> [INFORMATION]
= = = = = = =
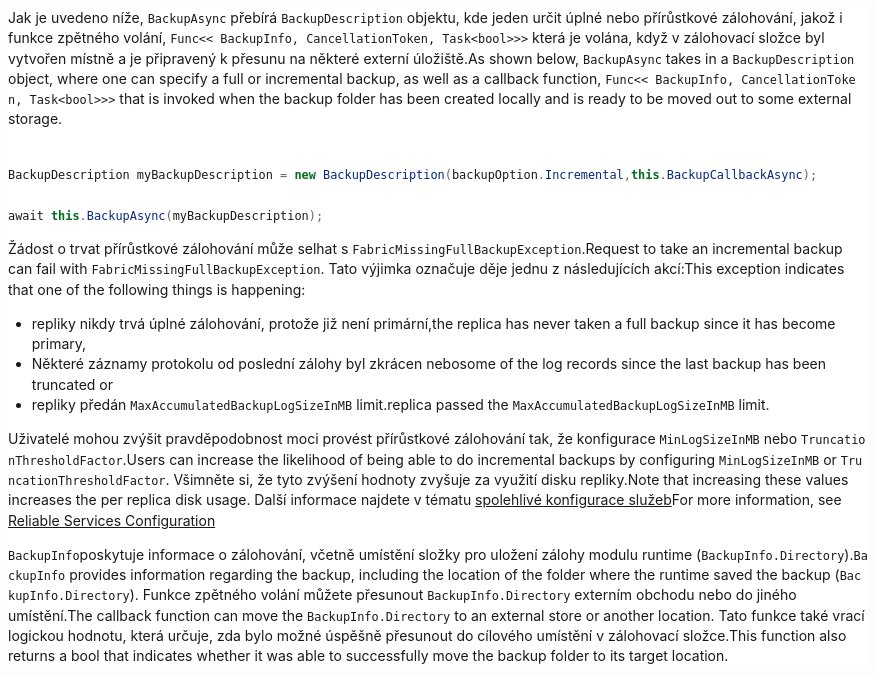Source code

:<span data-ttu-id="cf9de-139">Jak je uvedeno níže, `BackupAsync` přebírá `BackupDescription` objektu, kde jeden určit úplné nebo přírůstkové zálohování, jakož i funkce zpětného volání, `Func<< BackupInfo, CancellationToken, Task<bool>>>` která je volána, když v zálohovací složce byl vytvořen místně a je připravený k přesunu na některé externí úložiště.</span><span class="sxs-lookup"><span data-stu-id="cf9de-139">As shown below, `BackupAsync` takes in a `BackupDescription` object, where one can specify a full or incremental backup, as well as a callback function, `Func<< BackupInfo, CancellationToken, Task<bool>>>` that is invoked when the backup folder has been created locally and is ready to be moved out to some external storage.</span></span>

```csharp

BackupDescription myBackupDescription = new BackupDescription(backupOption.Incremental,this.BackupCallbackAsync);

await this.BackupAsync(myBackupDescription);

```

<span data-ttu-id="cf9de-140">Žádost o trvat přírůstkové zálohování může selhat s `FabricMissingFullBackupException`.</span><span class="sxs-lookup"><span data-stu-id="cf9de-140">Request to take an incremental backup can fail with `FabricMissingFullBackupException`.</span></span> <span data-ttu-id="cf9de-141">Tato výjimka označuje děje jednu z následujících akcí:</span><span class="sxs-lookup"><span data-stu-id="cf9de-141">This exception indicates that one of the following things is happening:</span></span>

- <span data-ttu-id="cf9de-142">repliky nikdy trvá úplné zálohování, protože již není primární,</span><span class="sxs-lookup"><span data-stu-id="cf9de-142">the replica has never taken a full backup since it has become primary,</span></span>
- <span data-ttu-id="cf9de-143">Některé záznamy protokolu od poslední zálohy byl zkrácen nebo</span><span class="sxs-lookup"><span data-stu-id="cf9de-143">some of the log records since the last backup has been truncated or</span></span>
- <span data-ttu-id="cf9de-144">repliky předán `MaxAccumulatedBackupLogSizeInMB` limit.</span><span class="sxs-lookup"><span data-stu-id="cf9de-144">replica passed the `MaxAccumulatedBackupLogSizeInMB` limit.</span></span>

<span data-ttu-id="cf9de-145">Uživatelé mohou zvýšit pravděpodobnost moci provést přírůstkové zálohování tak, že konfigurace `MinLogSizeInMB` nebo `TruncationThresholdFactor`.</span><span class="sxs-lookup"><span data-stu-id="cf9de-145">Users can increase the likelihood of being able to do incremental backups by configuring `MinLogSizeInMB` or `TruncationThresholdFactor`.</span></span>
<span data-ttu-id="cf9de-146">Všimněte si, že tyto zvýšení hodnoty zvyšuje za využití disku repliky.</span><span class="sxs-lookup"><span data-stu-id="cf9de-146">Note that increasing these values increases the per replica disk usage.</span></span>
<span data-ttu-id="cf9de-147">Další informace najdete v tématu [spolehlivé konfigurace služeb](service-fabric-reliable-services-configuration.md)</span><span class="sxs-lookup"><span data-stu-id="cf9de-147">For more information, see [Reliable Services Configuration](service-fabric-reliable-services-configuration.md)</span></span>

<span data-ttu-id="cf9de-148">`BackupInfo`poskytuje informace o zálohování, včetně umístění složky pro uložení zálohy modulu runtime (`BackupInfo.Directory`).</span><span class="sxs-lookup"><span data-stu-id="cf9de-148">`BackupInfo` provides information regarding the backup, including the location of the folder where the runtime saved the backup (`BackupInfo.Directory`).</span></span> <span data-ttu-id="cf9de-149">Funkce zpětného volání můžete přesunout `BackupInfo.Directory` externím obchodu nebo do jiného umístění.</span><span class="sxs-lookup"><span data-stu-id="cf9de-149">The callback function can move the `BackupInfo.Directory` to an external store or another location.</span></span>  <span data-ttu-id="cf9de-150">Tato funkce také vrací logickou hodnotu, která určuje, zda bylo možné úspěšně přesunout do cílového umístění v zálohovací složce.</span><span class="sxs-lookup"><span data-stu-id="cf9de-150">This function also returns a bool that indicates whether it was able to successfully move the backup folder to its target location.</span></span>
= = = = = = =
> [TO DO]
Using the material, find how many lines hold the word "funkce". Give the number by itself.

> [TASK RESULT]
2